- **TASK INPUTS**
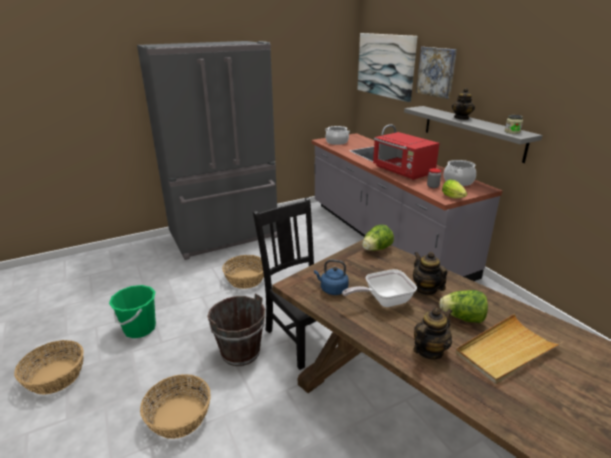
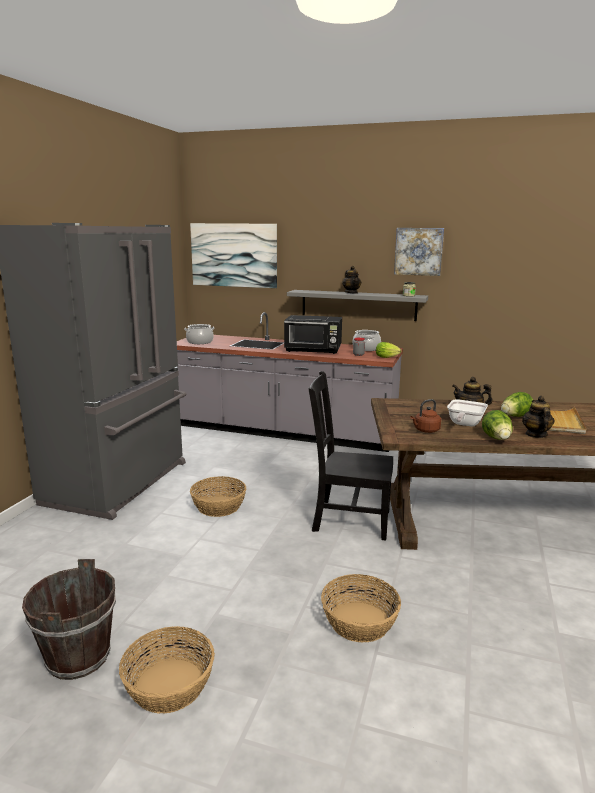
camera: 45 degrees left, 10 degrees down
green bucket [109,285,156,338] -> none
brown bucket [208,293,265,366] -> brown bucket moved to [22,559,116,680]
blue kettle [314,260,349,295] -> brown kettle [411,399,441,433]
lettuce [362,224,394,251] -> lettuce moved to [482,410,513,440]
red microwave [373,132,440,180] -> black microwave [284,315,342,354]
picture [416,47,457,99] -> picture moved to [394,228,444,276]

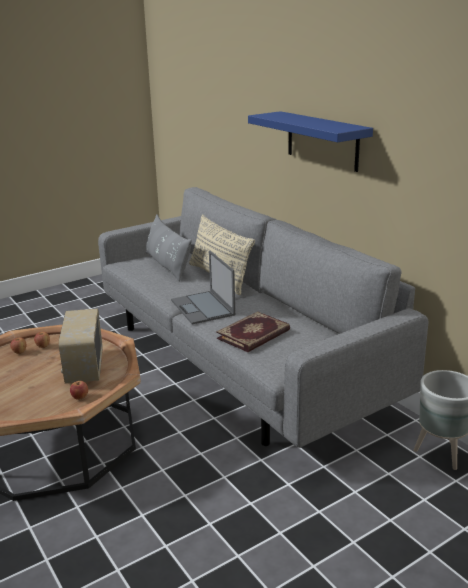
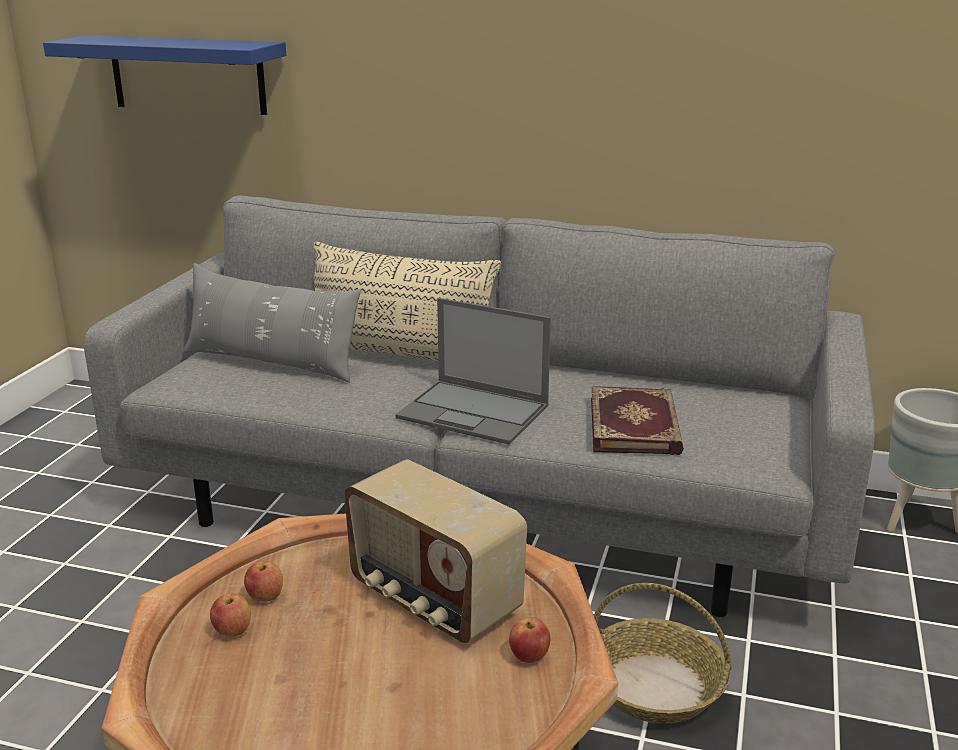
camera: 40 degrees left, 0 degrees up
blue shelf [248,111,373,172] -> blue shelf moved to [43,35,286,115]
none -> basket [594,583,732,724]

- **AIM OF THE EXERCISE**
In the listing above, retype exactly, and only, the lines from the one containing "picture [416,47,457,99] ->" through the last line, both included. Omit the pictures.

- **RESPONSE TO THIS TASK**
picture [416,47,457,99] -> picture moved to [394,228,444,276]

camera: 40 degrees left, 0 degrees up
blue shelf [248,111,373,172] -> blue shelf moved to [43,35,286,115]
none -> basket [594,583,732,724]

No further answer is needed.